**About this exercise:**
Put the text lines from all the items below into a JSON list of strings, with one string for each line and no blank lines. Leave the pictures out of your answer.

**The records:**
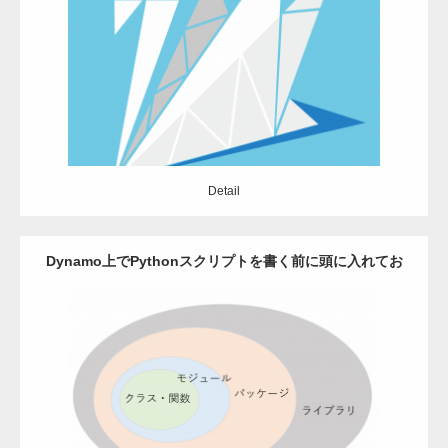
Update:
2021.06.28
Category:
Grasshopper
Rhinoceros
アドイン
モデリング
アドイン
自動化
Detail
Detail
Dynamo上でPythonスクリプトを書く前に頭に入れてお
くこと
Update:
2021.06.25
Category:
Dynamo
Revit
python
Detail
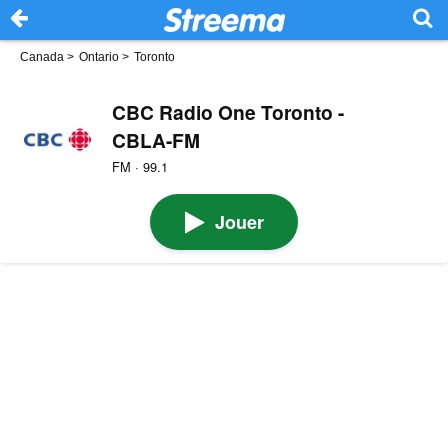
Canada
>
Ontario
>
Toronto
CBC Radio One Toronto -
CBLA-FM
FM · 99.1
Jouer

**Task output:**
[
  "Update:",
  "2021.06.28",
  "Category:",
  "Grasshopper",
  "Rhinoceros",
  "アドイン",
  "モデリング",
  "アドイン",
  "自動化",
  "Detail",
  "Detail",
  "Dynamo上でPythonスクリプトを書く前に頭に入れてお",
  "くこと",
  "Update:",
  "2021.06.25",
  "Category:",
  "Dynamo",
  "Revit",
  "python",
  "Detail",
  "Canada",
  ">",
  "Ontario",
  ">",
  "Toronto",
  "CBC Radio One Toronto -",
  "CBLA-FM",
  "FM · 99.1",
  "Jouer"
]